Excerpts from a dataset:
════════════════

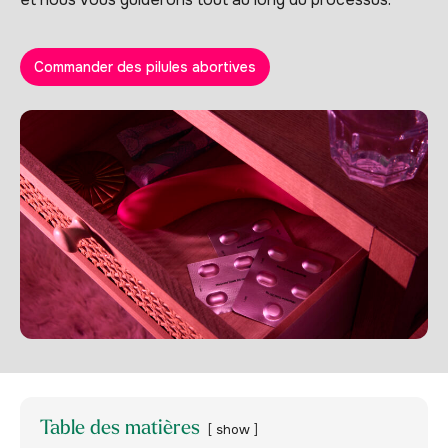
Commander des pilules abortives
Table des matières
show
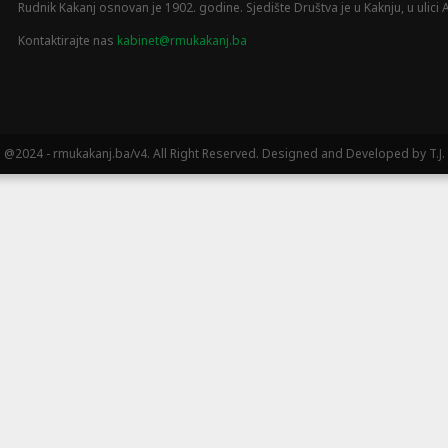
Rudnik Kakanj osnovan je 1902. godine. Sjedište Društva je u Kaknju, u ulici A
Kontaktirajte nas
kabinet@rmukakanj.ba
@2024 - rmukakanj.ba/v4. All Right Reserved. Designed and Developed by T.J.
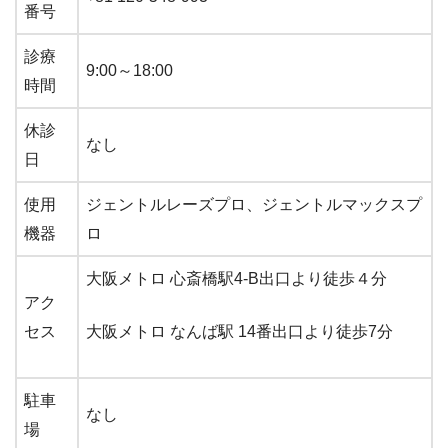
番号
診療
9:00～18:00
時間
休診
なし
日
使用
ジェントルレーズプロ、ジェントルマックスプ
機器
ロ
大阪メトロ
心斎橋駅4-B出口より徒歩４分
アク
セス
大阪メトロ なんば駅 14番出口より徒歩7分
駐車
なし
場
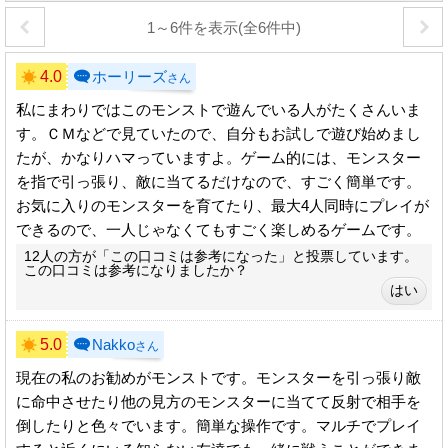
1～6件を表示(全6件中)
4.0
ホーリーズ
さん
私にまわりではこのモンストで遊んでいる人がたくさんいま
す。ＣＭなどで見ていたので、自分もお試しで遊び始めまし
たが、かなりハマっていますよ。ゲーム的には、モンスター
を指で引っ張り、敵に当てるだけなので、すごく簡単です。
お気に入りのモンスターを育てたり、最大4人同時にプレイが
できるので、一人じゃなくてもすごく楽しめるゲームです。
12人の方が「この口コミは参考になった」と投票しています。
この口コミは参考になりましたか？
5.0
Nakko
さん
現在の私のお勧めがモンストです。モンスターを引っ張り敵
に命中させたり他の見方のモンスターに当てて反射で相手を
倒したりと色々でいます。簡単な操作です。マルチでプレイ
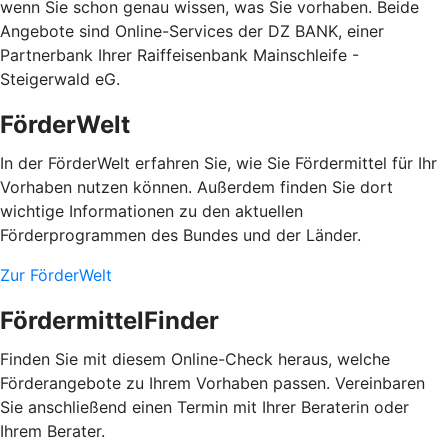
wenn Sie schon genau wissen, was Sie vorhaben. Beide
Angebote sind Online-Services der DZ BANK, einer
Partnerbank Ihrer Raiffeisenbank Mainschleife -
Steigerwald eG.
FörderWelt
In der FörderWelt erfahren Sie, wie Sie Fördermittel für Ihr
Vorhaben nutzen können. Außerdem finden Sie dort
wichtige Informationen zu den aktuellen
Förderprogrammen des Bundes und der Länder.
Zur FörderWelt
FördermittelFinder
Finden Sie mit diesem Online-Check heraus, welche
Förderangebote zu Ihrem Vorhaben passen. Vereinbaren
Sie anschließend einen Termin mit Ihrer Beraterin oder
Ihrem Berater.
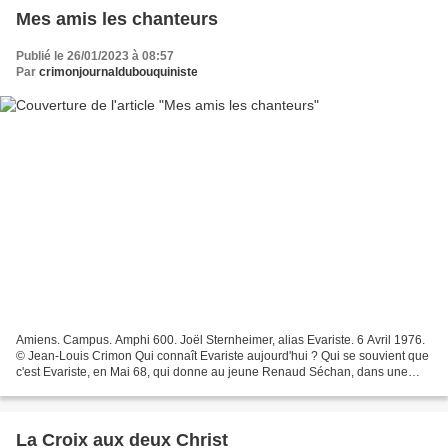
Mes amis les chanteurs
Publié le 26/01/2023 à 08:57
Par
crimonjournaldubouquiniste
Amiens. Campus. Amphi 600. Joël Sternheimer, alias Evariste. 6 Avril 1976.
© Jean-Louis Crimon Qui connaît Evariste aujourd'hui ? Qui se souvient que
c'est Evariste, en Mai 68, qui donne au jeune Renaud Séchan, dans une
Sorbonne occupée par ses étudiants,...
La Croix aux deux Christ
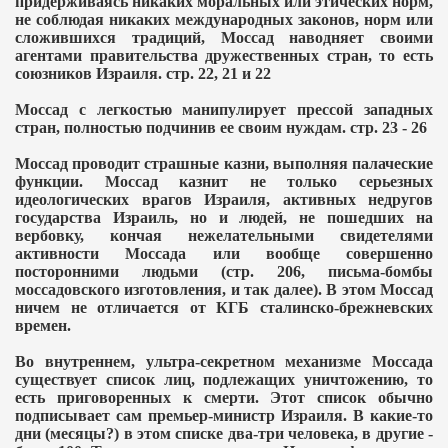
придерживаясь никаких моральных или этических норм,
не соблюдая никаких международных законов, норм или
сложившихся традиций, Моссад наводняет своими
агентами правительства дружественных стран, то есть
союзников Израиля. стр. 22, 21 и 22
Моссад с легкостью манипулирует прессой западных
стран, полностью подчинив ее своим нуждам. стр. 23 - 26
Моссад проводит страшные казни, выполняя палаческие
функции. Моссад казнит не только серьезных
идеологических врагов Израиля, активных недругов
государства Израиль, но и людей, не пошедших на
вербовку, кончая нежелательными свидетелями
активности Моссада или вообще совершенно
посторонними людьми (стр. 206, письма-бомбы
моссадовского изготовления, и так далее). В этом Моссад
ничем не отличается от КГБ сталинско-брежневских
времен.
Во внутреннем, ультра-секретном механизме Моссада
существует список лиц, подлежащих уничтожению, то
есть приговоренных к смерти. Этот список обычно
подписывает сам премьер-министр Израиля. В какие-то
дни (месяцы?) в этом списке два-три человека, в другие -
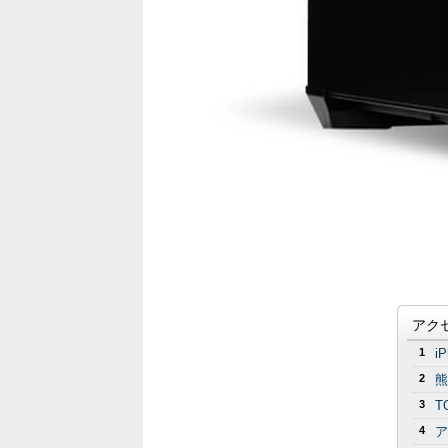
アク
1
i
2
熊
3
T
4
ア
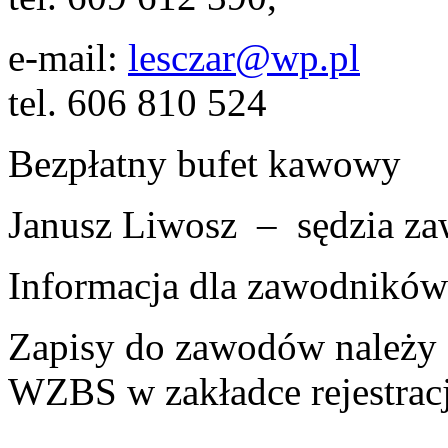
e-mail:
lesczar@wp.pl
tel. 606 810 524
Bezpłatny bufet kawowy
Janusz Liwosz – sędzia z
Informacja dla zawodników
Zapisy do zawodów należy 
WZBS w zakładce rejestracj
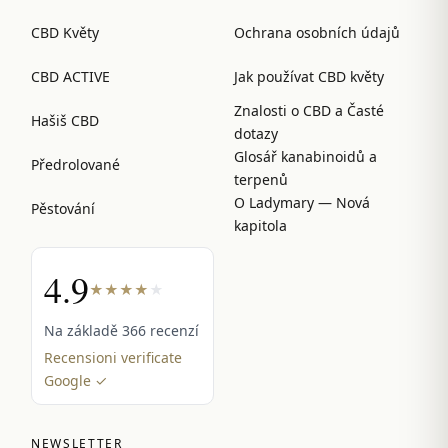
CBD Květy
Ochrana osobních údajů
CBD ACTIVE
Jak používat CBD květy
Znalosti o CBD a Časté
Hašiš CBD
dotazy
Glosář kanabinoidů a
Předrolované
terpenů
O Ladymary — Nová
Pěstování
kapitola
4.9
★
★
★
★
★
Na základě 366 recenzí
Recensioni verificate
Google ✓
NEWSLETTER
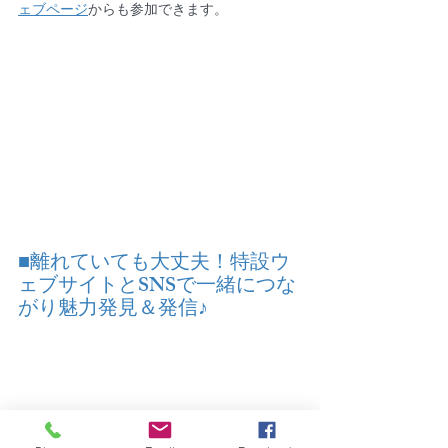
ェブページ
からも参加できます。
■離れていても大丈夫！特設ウ
ェブサイトとSNSで一緒につな
がり魅力発見＆発信♪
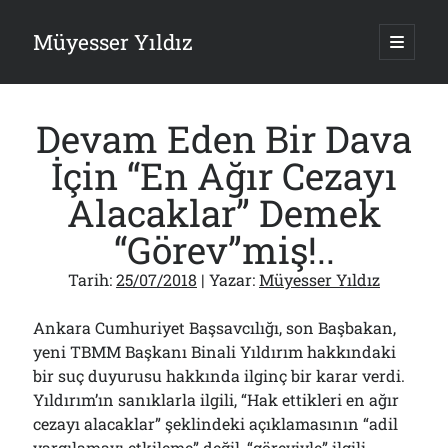
Müyesser Yıldız
ana
menüy
Yan
aç
Arama
Menü
Devam Eden Bir Dava
İçin “En Ağır Cezayı
Alacaklar” Demek
Son Yazılar
“Görev”miş!..
Gazi’den Milletvekillerine Kurşun Gibi Sözler!..
07/08/2026
Tarih:
25/07/2018
| Yazar:
Müyesser Yıldız
Türkiye 2.0’a Gidiş!..
05/08/2026
Ankara Cumhuriyet Başsavcılığı, son Başbakan,
15 Temmuz Soruları… Nasuh Mahruki’nin “Suçu”!..
yeni TBMM Başkanı Binali Yıldırım hakkındaki
03/08/2026
bir suç duyurusu hakkında ilginç bir karar verdi.
Er Gaziler 20 Gün Sonra Gelen MSB Heyetine Böyle İsyan Etti:“Bizi
Yıldırım’ın sanıklarla ilgili, “Hak ettikleri en ağır
Teröristlere G……yle Güldürdünüz”
01/08/2026
cezayı alacaklar” şeklindeki açıklamasının “adil
Papazın “Komutanı” Ayasofya ve Patrikhane İçin ABD’yi Göreve
yargılamayı etkileme” değil, “göreviyle” ilgili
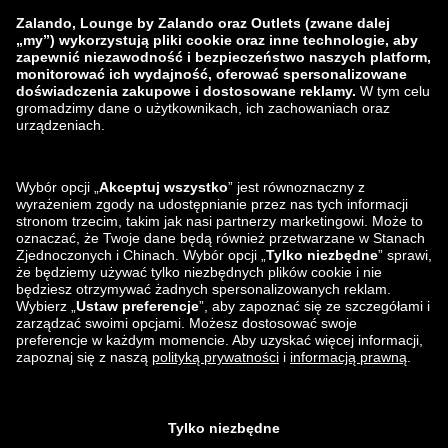
Zalando
ABOUT YOU
Znajdziesz nas na
Wysyłka i nasi partnerzy
logistyczni
Aplikacja Lounge by Zalando
Aplikacja Lounge by Zalando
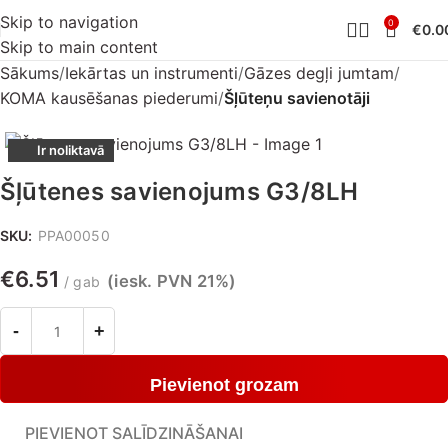
Skip to navigation
0
€
0.0
Skip to main content
Sākums
Iekārtas un instrumenti
Gāzes degļi jumtam
KOMA kausēšanas piederumi
Šļūteņu savienotāji
Ir noliktavā
Šļūtenes savienojums G3/8LH
SKU:
PPA00050
€
6.51
(iesk. PVN 21%)
gab
Pievienot grozam
PIEVIENOT SALĪDZINĀŠANAI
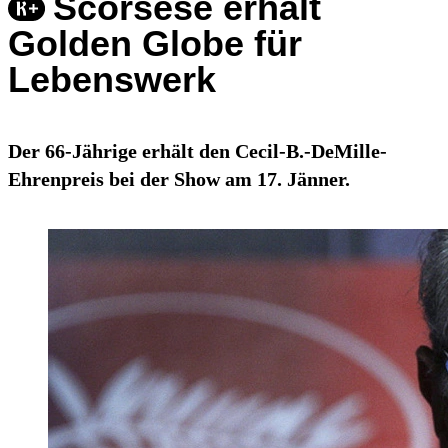
Scorsese erhält
Golden Globe für
Lebenswerk
Der 66-Jährige erhält den Cecil-B.-DeMille-
Ehrenpreis bei der Show am 17. Jänner.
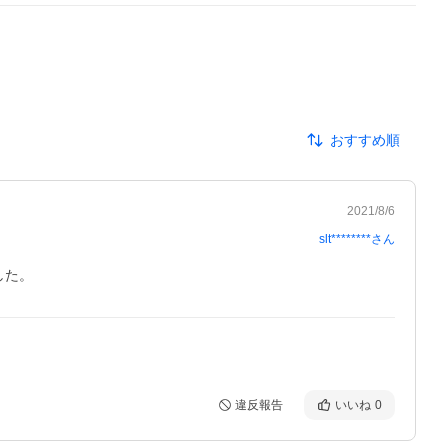
おすすめ順
2021/8/6
slt********
さん
した。
違反報告
いいね
0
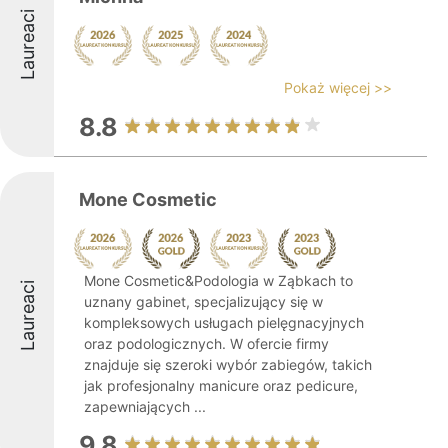
Laureaci
Pokaż więcej >>
8.8
Mone Cosmetic
Mone Cosmetic&Podologia w Ząbkach to
Laureaci
uznany gabinet, specjalizujący się w
kompleksowych usługach pielęgnacyjnych
oraz podologicznych. W ofercie firmy
znajduje się szeroki wybór zabiegów, takich
jak profesjonalny manicure oraz pedicure,
zapewniających ...
9.8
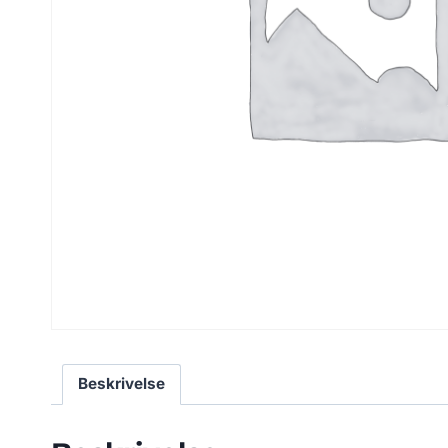
Beskrivelse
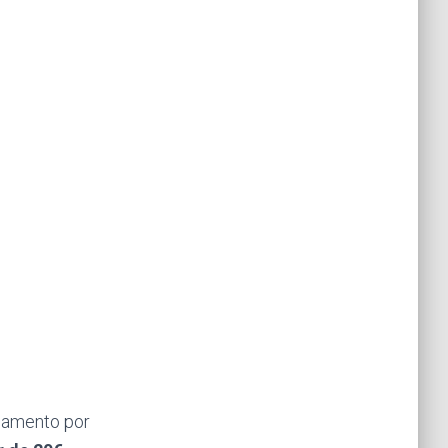
agamento por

════════════════

### Action item
Print the text lines of every record above character for character, leaving out the pictures.

### Result
Commander des pilules abortives
Table des matières
show
Rudnik Kakanj osnovan je 1902. godine. Sjedište Društva je u Kaknju, u ulici A
Kontaktirajte nas
kabinet@rmukakanj.ba
@2024 - rmukakanj.ba/v4. All Right Reserved. Designed and Developed by T.J.
番号
診療
9:00～18:00
時間
休診
なし
日
使用
ジェントルレーズプロ、ジェントルマックスプ
機器
ロ
大阪メトロ
心斎橋駅4-B出口より徒歩４分
アク
セス
大阪メトロ なんば駅 14番出口より徒歩7分
駐車
なし
場
1～6件を表示(全6件中)
4.0
ホーリーズ
さん
私にまわりではこのモンストで遊んでいる人がたくさんいま
す。ＣＭなどで見ていたので、自分もお試しで遊び始めまし
たが、かなりハマっていますよ。ゲーム的には、モンスター
を指で引っ張り、敵に当てるだけなので、すごく簡単です。
お気に入りのモンスターを育てたり、最大4人同時にプレイが
できるので、一人じゃなくてもすごく楽しめるゲームです。
12人の方が「この口コミは参考になった」と投票しています。
この口コミは参考になりましたか？
5.0
Nakko
さん
現在の私のお勧めがモンストです。モンスターを引っ張り敵
に命中させたり他の見方のモンスターに当てて反射で相手を
倒したりと色々でいます。簡単な操作です。マルチでプレイ
wenn Sie schon genau wissen, was Sie vorhaben. Beide
Angebote sind Online-Services der DZ BANK, einer
Partnerbank Ihrer Raiffeisenbank Mainschleife -
Steigerwald eG.
FörderWelt
In der FörderWelt erfahren Sie, wie Sie Fördermittel für Ihr
Vorhaben nutzen können. Außerdem finden Sie dort
wichtige Informationen zu den aktuellen
Förderprogrammen des Bundes und der Länder.
Zur FörderWelt
FördermittelFinder
Finden Sie mit diesem Online-Check heraus, welche
Förderangebote zu Ihrem Vorhaben passen. Vereinbaren
Sie anschließend einen Termin mit Ihrer Beraterin oder
Ihrem Berater.
Mes amis les chanteurs
Publié le 26/01/2023 à 08:57
Par
crimonjournaldubouquiniste
Amiens. Campus. Amphi 600. Joël Sternheimer, alias Evariste. 6 Avril 1976.
© Jean-Louis Crimon Qui connaît Evariste aujourd'hui ? Qui se souvient que
c'est Evariste, en Mai 68, qui donne au jeune Renaud Séchan, dans une
Sorbonne occupée par ses étudiants,...
La Croix aux deux Christ
придерживаясь никаких моральных или этических норм,
не соблюдая никаких международных законов, норм или
сложившихся традиций, Моссад наводняет своими
агентами правительства дружественных стран, то есть
союзников Израиля. стр. 22, 21 и 22
Моссад с легкостью манипулирует прессой западных
стран, полностью подчинив ее своим нуждам. стр. 23 - 26
Моссад проводит страшные казни, выполняя палаческие
функции. Моссад казнит не только серьезных
идеологических врагов Израиля, активных недругов
государства Израиль, но и людей, не пошедших на
вербовку, кончая нежелательными свидетелями
активности Моссада или вообще совершенно
посторонними людьми (стр. 206, письма-бомбы
моссадовского изготовления, и так далее). В этом Моссад
ничем не отличается от КГБ сталинско-брежневских
времен.
Во внутреннем, ультра-секретном механизме Моссада
существует список лиц, подлежащих уничтожению, то
есть приговоренных к смерти. Этот список обычно
подписывает сам премьер-министр Израиля. В какие-то
дни (месяцы?) в этом списке два-три человека, в другие -
アク
1
i
2
熊
3
T
4
ア
e-mail:
lesczar@wp.pl
tel. 606 810 524
Bezpłatny bufet kawowy
Janusz Liwosz – sędzia z
Informacja dla zawodników
Zapisy do zawodów należy 
WZBS w zakładce rejestracj
CBD Květy
Ochrana osobních údajů
CBD ACTIVE
Jak používat CBD květy
Znalosti o CBD a Časté
Hašiš CBD
dotazy
Glosář kanabinoidů a
Předrolované
terpenů
O Ladymary — Nová
Pěstování
kapitola
4.9
★
★
★
★
★
Na základě 366 recenzí
Recensioni verificate
Google ✓
NEWSLETTER
ェブページ
からも参加できます。
■離れていても大丈夫！特設ウ
ェブサイトとSNSで一緒につな
がり魅力発見＆発信♪
Müyesser Yıldız
ana
menüy
Yan
aç
Arama
Menü
Devam Eden Bir Dava
İçin “En Ağır Cezayı
Alacaklar” Demek
Son Yazılar
“Görev”miş!..
Gazi’den Milletvekillerine Kurşun Gibi Sözler!..
07/08/2026
Tarih:
25/07/2018
| Yazar:
Müyesser Yıldız
Türkiye 2.0’a Gidiş!..
05/08/2026
Ankara Cumhuriyet Başsavcılığı, son Başbakan,
15 Temmuz Soruları… Nasuh Mahruki’nin “Suçu”!..
yeni TBMM Başkanı Binali Yıldırım hakkındaki
03/08/2026
bir suç duyurusu hakkında ilginç bir karar verdi.
Er Gaziler 20 Gün Sonra Gelen MSB Heyetine Böyle İsyan Etti:“Bizi
Yıldırım’ın sanıklarla ilgili, “Hak ettikleri en ağır
Teröristlere G……yle Güldürdünüz”
01/08/2026
cezayı alacaklar” şeklindeki açıklamasının “adil
Papazın “Komutanı” Ayasofya ve Patrikhane İçin ABD’yi Göreve
yargılamayı etkileme” değil, “göreviyle” ilgili
Zalando
ABOUT YOU
Znajdziesz nas na
Wysyłka i nasi partnerzy
logistyczni
Aplikacja Lounge by Zalando
Aplikacja Lounge by Zalando
Skip to navigation
0
€
0.0
Skip to main content
Sākums
Iekārtas un instrumenti
Gāzes degļi jumtam
KOMA kausēšanas piederumi
Šļūteņu savienotāji
Ir noliktavā
Šļūtenes savienojums G3/8LH
SKU:
PPA00050
€
6.51
(iesk. PVN 21%)
gab
Pievienot grozam
PIEVIENOT SALĪDZINĀŠANAI
Scorsese erhält
Golden Globe für
Lebenswerk
Der 66-Jährige erhält den Cecil-B.-DeMille-
Ehrenpreis bei der Show am 17. Jänner.
おすすめ順
2021/8/6
slt********
さん
した。
違反報告
いいね
0
Laureaci
Pokaż więcej >>
8.8
Mone Cosmetic
Mone Cosmetic&Podologia w Ząbkach to
Laureaci
uznany gabinet, specjalizujący się w
kompleksowych usługach pielęgnacyjnych
oraz podologicznych. W ofercie firmy
znajduje się szeroki wybór zabiegów, takich
jak profesjonalny manicure oraz pedicure,
zapewniających ...
9.8
Beskrivelse
agamento por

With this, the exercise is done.